* _What the exercise asks_: For every line below, output the text exactly and leave out images.

Stored data entries:
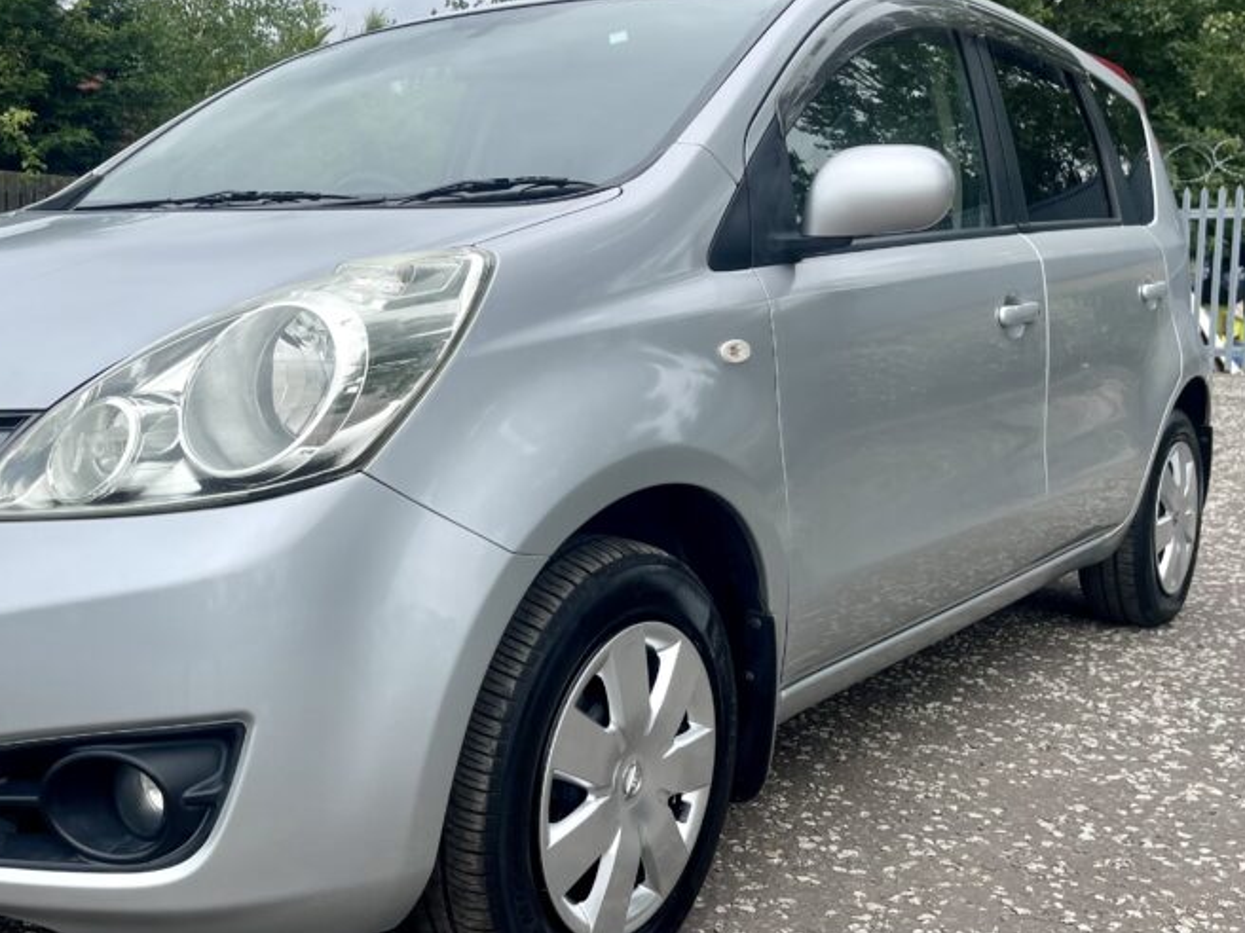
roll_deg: -1.3
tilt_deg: -5.4
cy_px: 432
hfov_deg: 47.2
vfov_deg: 36.8
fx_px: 1403
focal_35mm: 39
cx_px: 425
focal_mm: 5.1
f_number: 1.6
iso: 32
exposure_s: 1/2488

* _Final answer_:
roll_deg: -1.3
tilt_deg: -5.4
cy_px: 432
hfov_deg: 47.2
vfov_deg: 36.8
fx_px: 1403
focal_35mm: 39
cx_px: 425
focal_mm: 5.1
f_number: 1.6
iso: 32
exposure_s: 1/2488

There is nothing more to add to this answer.